(WHAT YOU WILL DO): Find every line in the records below that holds the word "lines", and copy each one.

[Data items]
···

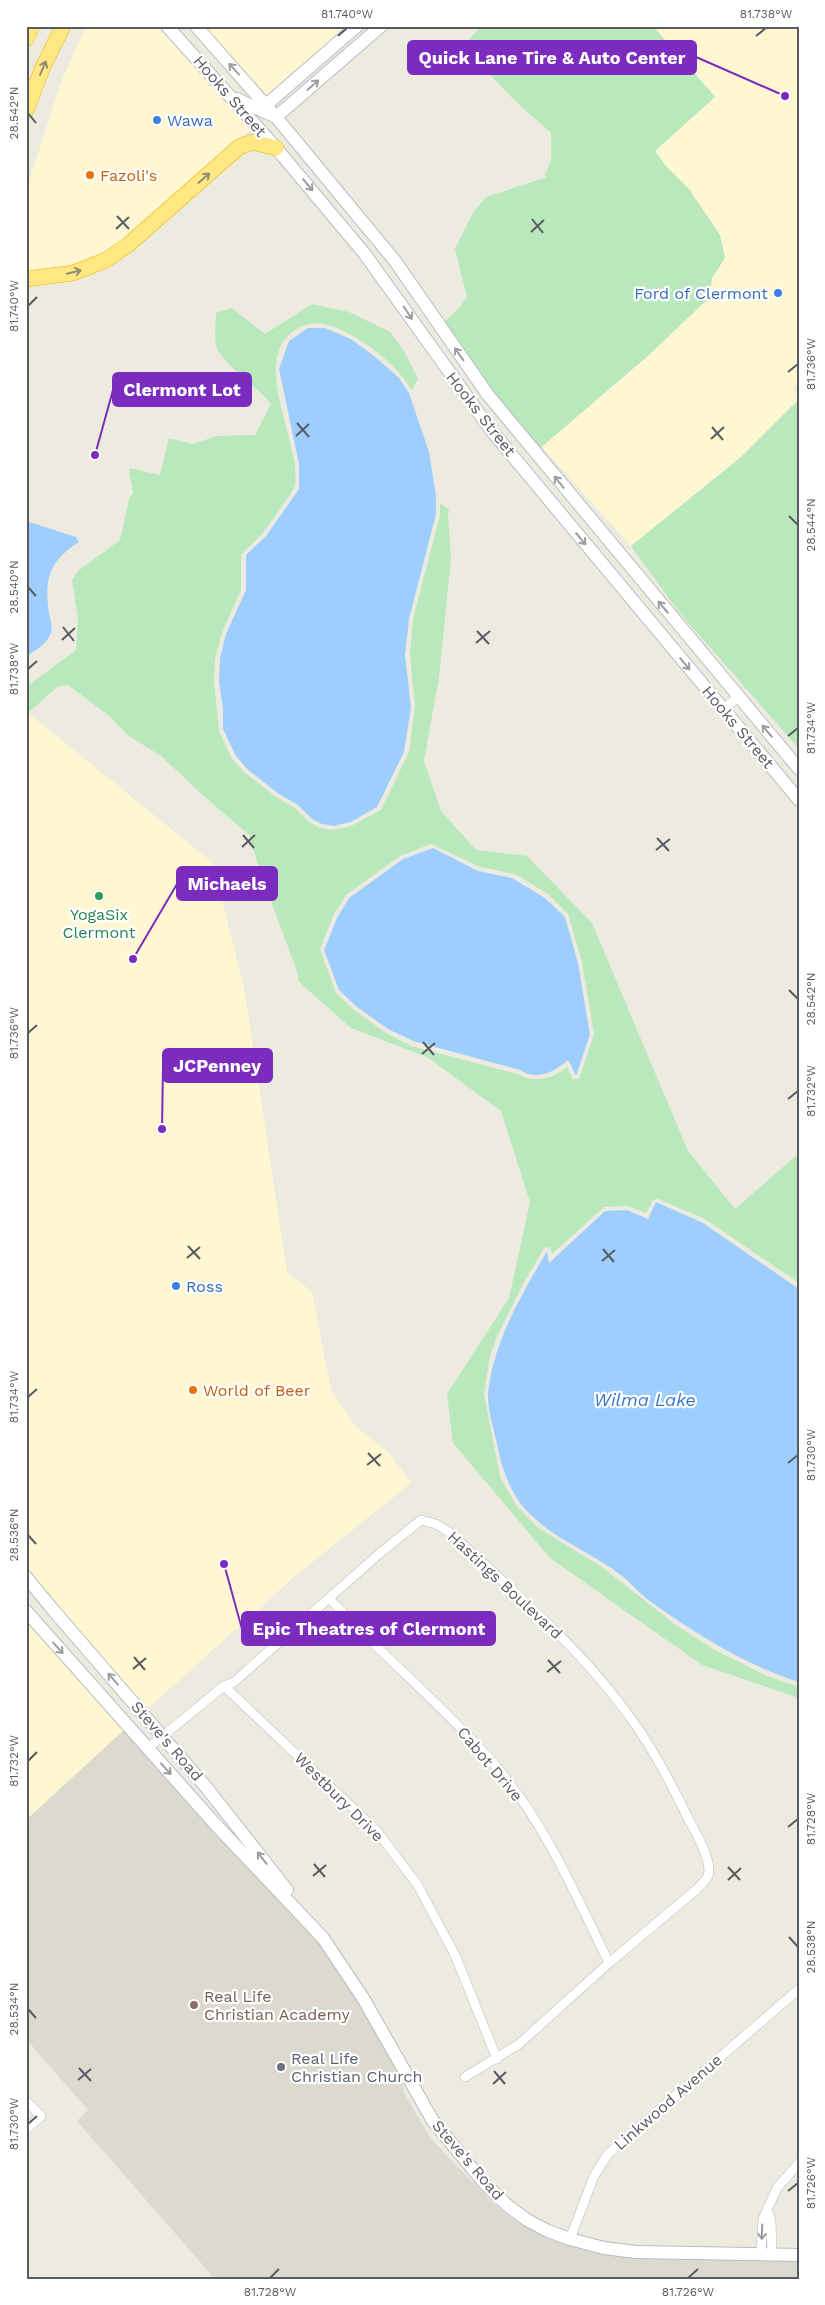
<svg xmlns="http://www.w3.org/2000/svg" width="825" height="2305" font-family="'Work Sans',sans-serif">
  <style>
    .commercial { fill: #fff7d2 }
    .education { fill: #dcdace }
    .green { fill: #b9e8bc; fill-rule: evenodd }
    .water { fill: #9dceff }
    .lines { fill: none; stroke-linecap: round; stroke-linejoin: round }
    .street-casing { stroke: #b8bac0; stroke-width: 10 }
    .secondary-casing { stroke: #b8bcc3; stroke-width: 14 }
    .highway-casing { stroke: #ecb100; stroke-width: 16 }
    .street { stroke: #fff; stroke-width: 9 }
    .secondary { stroke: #fff; stroke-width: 12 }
    .highway { stroke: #ffe784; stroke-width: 15 }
    .oneway { stroke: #928d6e }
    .oneway2 { stroke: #9b9da1 }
    .ticks { fill: none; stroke: #585c62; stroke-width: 2 }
    .shop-dot { fill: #3f7fe0; stroke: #fff; stroke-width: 2 }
    .food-dot { fill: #e8710a; stroke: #fff; stroke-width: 2 }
    .leisure-dot { fill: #2e9e5b; stroke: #fff; stroke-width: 2 }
    .education-dot { fill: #8d6e63; stroke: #fff; stroke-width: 2 }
    .worship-dot { fill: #6b7280; stroke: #fff; stroke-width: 2 }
    .labels { text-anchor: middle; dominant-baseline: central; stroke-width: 4.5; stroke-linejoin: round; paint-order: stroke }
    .street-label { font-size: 16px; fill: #585c62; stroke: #fff }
    .shop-label { font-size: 16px; fill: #366cbe; stroke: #fff; text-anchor: start }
    .food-label { font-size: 16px; fill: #c56008; stroke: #fff; text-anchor: start }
    .leisure-label { font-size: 16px; fill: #27864d; stroke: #fff }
    .education-label { font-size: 16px; fill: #785e54; stroke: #fff; text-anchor: start }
    .worship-label { font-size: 16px; fill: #5b616d; stroke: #fff; text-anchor: start }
    .water-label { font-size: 18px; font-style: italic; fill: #3676cc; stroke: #fff }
    .leader { fill: none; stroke: #7b2cbf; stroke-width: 2 }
    .callout-dot { fill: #7b2cbf; stroke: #fff; stroke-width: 2 }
    .callout { fill: #7b2cbf; stroke: #7b2cbf; stroke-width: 2 }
    .callout-label { font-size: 18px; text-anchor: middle; font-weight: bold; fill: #fff }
    .neatline { fill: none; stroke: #585c62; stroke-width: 2 }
    .ticks-label { font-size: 12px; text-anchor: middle; fill: #585c62 }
  </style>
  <rect width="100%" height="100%" fill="#edebdf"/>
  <!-- commercial -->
  <path class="commercial" d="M86 26H160L251 128 121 244 90 263 26 274V191L62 80Z
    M203 26H349L267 98Z
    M653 26H799V383L793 388 799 399 741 457 631 546 542 447 650 354 709 298 712 278 725 258 720 235 689 189 665 165 655 151 715 96Z
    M28 713 213 863 244 988 287 1272 312 1292 331 1390 355 1426 388 1452 411 1483 295 1576 147 1709 64 1616 26 1567V715Z
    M26 1621 49 1644 124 1730 26 1820Z"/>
  <!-- education -->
  <path class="education" d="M124 1730 285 1902 341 1972 400 2073 404 2093 431 2139 495 2205 515 2221 539 2234 594 2253 637 2258 799 2261V2279H215L77 2121 88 2110 26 2039V1820Z"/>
  <!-- green -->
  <path class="green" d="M482 26H653L715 97 655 151 665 165 689 189 720 235 725 258 712 278 709 298 650 354 539 449 493 392 444 322 459 308 467 297 455 249 473 213 486 197 547 177 545 175 551 161V133L513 99 463 46Z
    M312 304 349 312 390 332 404 351 418 379 412 390C395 363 366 341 337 328 324 323 310 321 297 329 247 358 302 442 295 486 294 490 265 531 260 536 254 543 247 547 241 555V590L222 633 215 659 214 682 219 731 232 759 244 772 276 797 295 808 309 822 320 828 333 830 351 826 381 810 409 752 415 707 410 655 413 619 440 515V503L449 510 448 514 451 559 439 677 424 761 441 811 476 850 527 856 592 923 688 1151 735 1209 799 1153V1283L705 1219 658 1199 653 1200 646 1213 628 1206 604 1207 552 1254 550 1247 544 1248 523 1284 497 1336 490 1356 484 1394 500 1477 516 1505 537 1527 602 1567 677 1626 715 1650 767 1676 799 1687V1698L702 1665 550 1558 453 1443 447 1394 509 1298 530 1202 501 1111 427 1057 351 1028 298 981V974L259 869 249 835 206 798 161 756 129 736 108 715 68 685 57 687 26 715V687L76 650 78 618 72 580 78 571 120 540 129 499 133 493 129 468 160 475 169 438 193 444 217 436 255 435 271 404C259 388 220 362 216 345 214 335 216 323 216 313L232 308 265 334ZM431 844 480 867 515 874 548 894 568 914 582 962 594 1034 579 1079H573L567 1067C553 1079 533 1084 518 1074L411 1046 386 1033 354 1010 336 993 320 949 333 916 346 895 400 856Z
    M799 399V749L678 611 631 546 741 457Z"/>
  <!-- water -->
  <path class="water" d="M308 328H325L351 339 374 356 399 378 409 393 429 452 436 496V514L409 619 405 655 411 707 404 752 377 807 351 822 334 826 322 824 312 819 298 805 279 794 247 769 236 756 223 729V709L219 682 220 658 226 634 246 590V555L266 536 299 489V464L279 369 289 341Z
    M26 521 76 537 79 542C49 561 44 579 49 614 51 622 54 629 49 637 45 645 34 651 26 657Z
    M433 848 478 871 512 878 545 898 565 917 578 963 590 1035 576 1076 568 1060C555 1072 536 1081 520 1070L413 1041 388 1029 357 1007 339 990 324 950 337 918 349 898 403 859Z
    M656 1202 703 1223 799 1289V1682C743 1664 694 1633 647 1599 638 1592 631 1583 622 1576 593 1553 557 1541 531 1515 512 1497 503 1473 498 1449 495 1432 487 1410 488 1393 494 1340 521 1296 547 1251L549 1263 605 1211 627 1210 648 1219Z"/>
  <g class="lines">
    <defs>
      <path id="street" d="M723 710 738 697
        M329 1598C382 1656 444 1706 495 1765 545 1823 576 1895 609 1963
        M224 1686 376 1830 417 1884 455 1955 497 2059
        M148 1748 224 1686 234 1682 379 1554 421 1520 436 1524 449 1532C513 1591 581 1648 632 1720 654 1750 672 1785 688 1818 695 1832 715 1864 707 1878 704 1882 700 1886 697 1889L609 1963 519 2044 465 2077
        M26 2101 41 2116 26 2129
        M768 2212 771 2220 772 2254
        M570 2239 594 2176 608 2154 799 1989
        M761 2254 763 2219 777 2188 799 2163"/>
      <path id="secondary" d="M167 26 276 148 364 253 491 430 799 800
        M196 26 276 117 395 261 488 395 799 769
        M237 99 276 117 381 26
        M266 105 357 26
        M26 1577 54 1611 206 1787 287 1890
        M26 1611 216 1825 323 1938 363 1998 433 2121 485 2184 507 2205 527 2220 548 2231 570 2239 604 2248 636 2252 799 2255"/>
      <path id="highway" d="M26 39 32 26
        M26 111 42 69 63 26
        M26 279 73 273 106 260 128 245 239 147 252 142 276 148"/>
    </defs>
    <!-- street casing -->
    <use href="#street" class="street-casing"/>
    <!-- secondary casing -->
    <use href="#secondary" class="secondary-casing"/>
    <!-- highway casing -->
    <use href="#highway" class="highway-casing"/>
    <!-- street -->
    <use href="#street" class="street"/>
    <!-- secondary -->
    <use href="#secondary" class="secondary"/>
    <!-- highway -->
    <use href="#highway" class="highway"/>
  </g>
  <!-- one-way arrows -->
  <defs><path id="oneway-shaft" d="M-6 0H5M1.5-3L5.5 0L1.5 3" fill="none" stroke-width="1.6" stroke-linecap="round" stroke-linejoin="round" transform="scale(1.25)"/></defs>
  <g class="oneway">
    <use href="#oneway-shaft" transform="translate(43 68) rotate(-67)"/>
    <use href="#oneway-shaft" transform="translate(204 178) rotate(-41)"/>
    <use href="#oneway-shaft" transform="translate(74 272) rotate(-14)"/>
  </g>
  <g class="oneway2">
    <use href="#oneway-shaft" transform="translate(234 69) rotate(-132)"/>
    <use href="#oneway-shaft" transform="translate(313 85) rotate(-41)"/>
    <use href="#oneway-shaft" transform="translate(308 185) rotate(50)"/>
    <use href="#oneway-shaft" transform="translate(408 313) rotate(57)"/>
    <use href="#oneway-shaft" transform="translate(459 354) rotate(-125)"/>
    <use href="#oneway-shaft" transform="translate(559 482) rotate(-129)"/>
    <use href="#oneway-shaft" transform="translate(581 539) rotate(50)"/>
    <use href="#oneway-shaft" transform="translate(663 607) rotate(-130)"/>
    <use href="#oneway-shaft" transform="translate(685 664) rotate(50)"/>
    <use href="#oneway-shaft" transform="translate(767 731) rotate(-130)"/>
    <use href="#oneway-shaft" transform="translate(58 1648) rotate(48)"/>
    <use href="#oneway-shaft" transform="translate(113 1679) rotate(-131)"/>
    <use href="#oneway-shaft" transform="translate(166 1769) rotate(48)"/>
    <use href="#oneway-shaft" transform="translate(262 1858) rotate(-128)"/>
    <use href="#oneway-shaft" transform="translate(762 2232) rotate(92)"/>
  </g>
  <!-- ticks -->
  <path class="ticks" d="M338 36 347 28M756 36 766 28M28 113 36 123M117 216 129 229M532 219 543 233M116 229 129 217M531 232 544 220M28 306 37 297M788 372 798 364M297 423 309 437M712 427 723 440M296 436 309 424M711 439 724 427M789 516 798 525M28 587 36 596M63 627 74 641M477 631 489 644M62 640 75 628M476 643 490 631M28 669 37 661M788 736 798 728M243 835 254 848M657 838 669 851M242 847 255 835M656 850 670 839M789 990 798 999M28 1033 37 1025M423 1042 434 1055M422 1054 435 1043M788 1099 798 1091M188 1246 200 1259M603 1249 614 1262M187 1258 200 1247M602 1261 615 1250M28 1397 37 1389M368 1453 380 1466M788 1463 798 1455M367 1465 381 1454M28 1535 36 1544M134 1657 145 1670M548 1660 560 1673M133 1669 146 1658M547 1672 561 1661M28 1761 37 1752M788 1827 798 1819M314 1864 325 1877M728 1867 740 1880M313 1876 326 1865M728 1880 741 1868M789 1937 798 1947M28 2009 36 2018M79 2068 91 2081M494 2071 505 2084M78 2080 91 2069M493 2084 506 2072M28 2124 37 2116M788 2191 798 2183M270 2278 279 2269M688 2278 698 2269"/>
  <!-- markers -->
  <g class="shop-dot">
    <circle cx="157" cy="120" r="5"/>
    <circle cx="778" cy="293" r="5"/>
    <circle cx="176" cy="1286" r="5"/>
  </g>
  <g class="food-dot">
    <circle cx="90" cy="175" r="5"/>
    <circle cx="193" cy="1390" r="5"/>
  </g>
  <circle class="leisure-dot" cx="99" cy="896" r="5"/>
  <circle class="education-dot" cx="194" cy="2005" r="5"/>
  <circle class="worship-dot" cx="281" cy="2067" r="5"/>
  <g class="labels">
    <!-- street labels -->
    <g class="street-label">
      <text transform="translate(230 96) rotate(49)">Hooks Street</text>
      <text transform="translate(481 414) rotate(52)">Hooks Street</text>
      <text transform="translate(738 727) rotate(50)">Hooks Street</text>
      <text transform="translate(505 1585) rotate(43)">Hastings Boulevard</text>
      <text transform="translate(167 1741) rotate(49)">Steve's Road</text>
      <text transform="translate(490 1764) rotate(50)">Cabot Drive</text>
      <text transform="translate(339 1797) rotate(45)">Westbury Drive</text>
      <text transform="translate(668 2102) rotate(-41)">Linkwood Avenue</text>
      <text transform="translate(468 2160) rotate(49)">Steve's Road</text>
    </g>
    <!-- shop labels -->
    <g class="shop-label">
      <text x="167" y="120">Wawa</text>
      <text x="768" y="293" text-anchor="end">Ford of Clermont</text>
      <text x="186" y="1286">Ross</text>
    </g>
    <!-- food labels -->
    <g class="food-label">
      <text x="100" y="175">Fazoli's</text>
      <text x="203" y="1390">World of Beer</text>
    </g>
    <!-- leisure labels -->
    <g class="leisure-label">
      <text x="99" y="914">YogaSix<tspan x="99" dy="18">Clermont</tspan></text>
    </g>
    <!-- education labels -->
    <g class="education-label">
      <text x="204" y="1996">Real Life<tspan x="204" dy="18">Christian Academy</tspan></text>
    </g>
    <!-- worship labels -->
    <g class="worship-label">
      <text x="291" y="2058">Real Life<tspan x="291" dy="18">Christian Church</tspan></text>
    </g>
    <!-- water labels -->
    <g class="water-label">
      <text x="645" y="1399">Wilma Lake</text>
    </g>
  </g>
  <!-- callouts -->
  <path class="leader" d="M785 96L696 57M95 455L113 390M133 959L177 884M162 1129L163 1066M224 1564L242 1629"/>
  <g class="callout-dot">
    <circle cx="785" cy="96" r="5"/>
    <circle cx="95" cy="455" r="5"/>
    <circle cx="133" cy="959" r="5"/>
    <circle cx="162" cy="1129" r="5"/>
    <circle cx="224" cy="1564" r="5"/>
  </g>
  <g class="callout">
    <rect x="408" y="41" width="288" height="33" rx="5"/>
    <rect x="113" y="373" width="138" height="33" rx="5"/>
    <rect x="177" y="867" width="100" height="33" rx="5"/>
    <rect x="163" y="1049" width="109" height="33" rx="5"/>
    <rect x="242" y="1612" width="253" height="33" rx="5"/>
  </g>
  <g class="callout-label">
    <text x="552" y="64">Quick Lane Tire &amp; Auto Center</text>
    <text x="182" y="396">Clermont Lot</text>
    <text x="227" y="890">Michaels</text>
    <text x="217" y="1072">JCPenney</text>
    <text x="369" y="1635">Epic Theatres of Clermont</text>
  </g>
  <!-- border -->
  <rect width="825" height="2305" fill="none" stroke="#ffffff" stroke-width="55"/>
  <rect x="28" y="28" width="770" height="2250" class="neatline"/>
  <g class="ticks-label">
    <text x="347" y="18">81.740°W</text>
    <text x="766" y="18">81.738°W</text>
    <text transform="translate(14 113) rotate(-90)" y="4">28.542°N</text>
    <text transform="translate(14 306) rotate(-90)" y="4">81.740°W</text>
    <text transform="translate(811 364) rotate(-90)" y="4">81.736°W</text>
    <text transform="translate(811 525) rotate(-90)" y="4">28.544°N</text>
    <text transform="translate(14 587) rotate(-90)" y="4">28.540°N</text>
    <text transform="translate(14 669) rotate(-90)" y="4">81.738°W</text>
    <text transform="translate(811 728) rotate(-90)" y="4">81.734°W</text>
    <text transform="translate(811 999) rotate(-90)" y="4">28.542°N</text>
    <text transform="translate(14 1033) rotate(-90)" y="4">81.736°W</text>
    <text transform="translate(811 1091) rotate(-90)" y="4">81.732°W</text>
    <text transform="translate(14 1397) rotate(-90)" y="4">81.734°W</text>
    <text transform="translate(811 1455) rotate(-90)" y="4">81.730°W</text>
    <text transform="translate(14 1535) rotate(-90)" y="4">28.536°N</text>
    <text transform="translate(14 1761) rotate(-90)" y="4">81.732°W</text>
    <text transform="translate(811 1819) rotate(-90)" y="4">81.728°W</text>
    <text transform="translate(811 1947) rotate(-90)" y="4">28.538°N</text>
    <text transform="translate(14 2009) rotate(-90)" y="4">28.534°N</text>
    <text transform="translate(14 2124) rotate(-90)" y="4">81.730°W</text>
    <text transform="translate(811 2183) rotate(-90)" y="4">81.726°W</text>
    <text x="270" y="2296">81.728°W</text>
    <text x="688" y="2296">81.726°W</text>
  </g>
</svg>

···

(REPLY):
    .lines { fill: none; stroke-linecap: round; stroke-linejoin: round }
  <g class="lines">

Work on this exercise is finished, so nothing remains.